Et il sortit après avoir baisé le bas de la robe de Madeleine.
« Je suis demeurée toute la soirée troublée de cette scène, écrivait-elle à Raymond, et je n’ai plus du tout envie de me moquer de cet homme, de son amour, et de son fétichisme. Il m’a transposée en une effigie, qu’il crucifie et transperce de son désir, mais mon être demeure et demeurera à jamais pour lui une chose sacrée, inaccessible, comme il dit… Ce sentiment de profanation qu’il éprouverait devant la trop douce réalité est peut-être le plus bel hommage au mystère de ma beauté. J’ai compris aussi, chez lui, cette impossibilité d’un geste qui lui semble inharmonieux parce que son éducation religieuse et mystique le lui a toujours fait concevoir comme l’image érigée du péché et du diable. Peut-être ne croit-il plus ni à Satan ni au péché, mais il croit en moi, et sans doute perdrait-il la foi s’il se permettait cette prière blasphématoire… »

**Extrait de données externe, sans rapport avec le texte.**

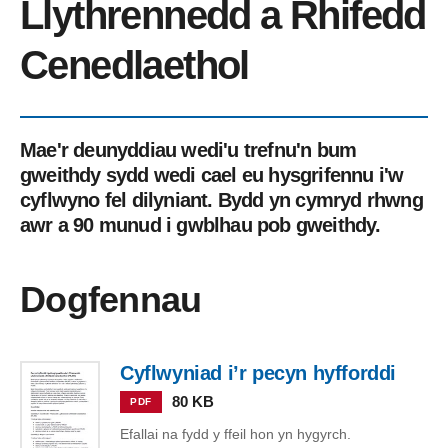
Llythrennedd a Rhifedd
Cenedlaethol
Mae'r deunyddiau wedi'u trefnu'n bum
gweithdy sydd wedi cael eu hysgrifennu i'w
cyflwyno fel dilyniant. Bydd yn cymryd rhwng
awr a 90 munud i gwblhau pob gweithdy.
Dogfennau
Cyflwyniad i’r pecyn hyfforddi
80 KB
PDF
Efallai na fydd y ffeil hon yn hygyrch.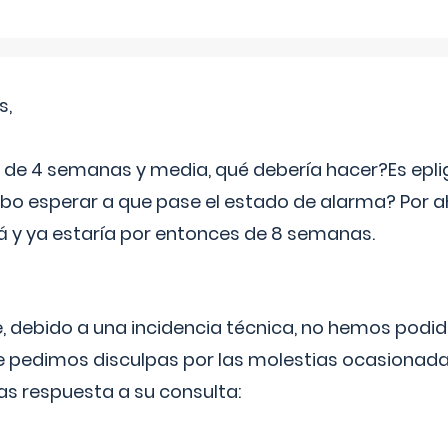
s,
e 4 semanas y media, qué debería hacer?Es eplig
o esperar a que pase el estado de alarma? Por ah
rá y ya estaría por entonces de 8 semanas.
 debido a una incidencia técnica, no hemos podi
Le pedimos disculpas por las molestias ocasionada
as respuesta a su consulta: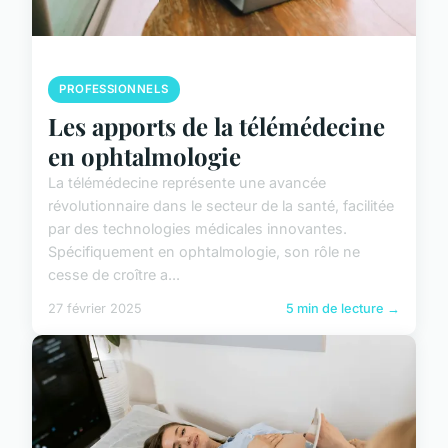
PROFESSIONNELS
Les apports de la télémédecine
en ophtalmologie
La télémédecine représente une avancée
révolutionnaire dans le secteur de la santé, facilitée
par des technologies médicales innovantes.
Spécifiquement en ophtalmologie, son rôle ne
cesse de croître a...
27 février 2025
5 min de lecture →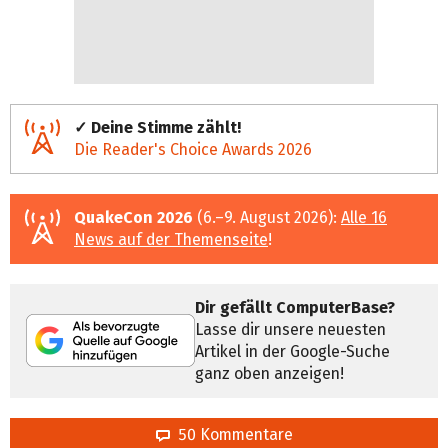
✓ Deine Stimme zählt!
Die Reader's Choice Awards 2026
QuakeCon 2026
(6.–9. August 2026):
Alle 16
News auf der Themenseite
!
Dir gefällt ComputerBase?
Lasse dir unsere neuesten
Artikel in der Google-Suche
ganz oben anzeigen!
50 Kommentare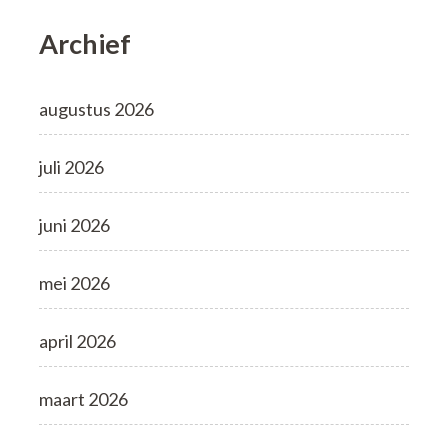
Archief
augustus 2026
juli 2026
juni 2026
mei 2026
april 2026
maart 2026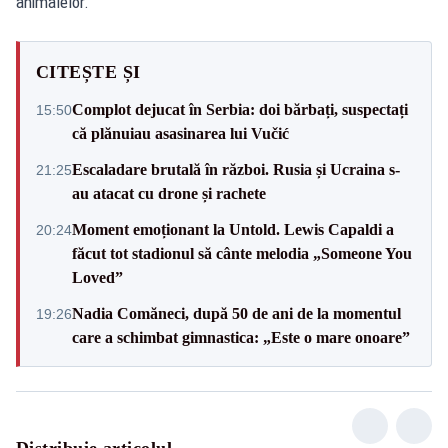
animalelor.
CITEȘTE ȘI
Complot dejucat în Serbia: doi bărbați, suspectați
15:50
că plănuiau asasinarea lui Vučić
Escaladare brutală în război. Rusia și Ucraina s-
21:25
au atacat cu drone și rachete
Moment emoționant la Untold. Lewis Capaldi a
20:24
făcut tot stadionul să cânte melodia „Someone You
Loved”
Nadia Comăneci, după 50 de ani de la momentul
19:26
care a schimbat gimnastica: „Este o mare onoare”
Distribuie articolul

Le lendemain la moribonde s’éteignit. Déjà Madeleine avait télégraphié à Dionys : elle avait hâte qu’il fût là , et pour avancer cette minute du revoir, elle alla le cueillir à la gare, voisine de quelques kilomètres. Sous le prétexte d’un trop gênant soleil elle avait baissé les rideaux bleus de la voiture et brusquement, elle avait attiré Dionys vers son baiser et mêlé son corps au sien. Madeleine fermait les yeux, et elle ne pouvait s’empêcher d’évoquer la chaste et sanglotante prière de son fétichiste, et c’était un peu lui qu’elle emprisonnait de ses deux bras et dont elle baisait les lèvres avec une ferveur religieuse. Et peut-être qu’à la même minute Dionys mêlait à son émoi le souvenir encore vivant des caresses de Morangis.
Mais Dionys avait senti qu’il ne fallait faire aucune confidence à Madeleine : il éprouvait même, en son âme secrète, une sorte de fierté d’avoir quelque chose à lui cacher. Et pourtant il avait un peu de honte d’être si facilement redevenu un collégien, transposant en une amitié masculine, son désir d’une domination féminine. Maintenant qu’il se retrouvait auprès de Madeleine, il se sentait rassuré, peut-être par ce qu’il y avait de maternel et de tyrannique dans l’amour de cette femme.
Et quant à Morangis, lorsqu’il eut perdu son inquiétant joujou, il s’avoua à lui-même que c’était encore Marthe qu’il avait cherchée dans cet éphèbe, d’une vicieuse passivité.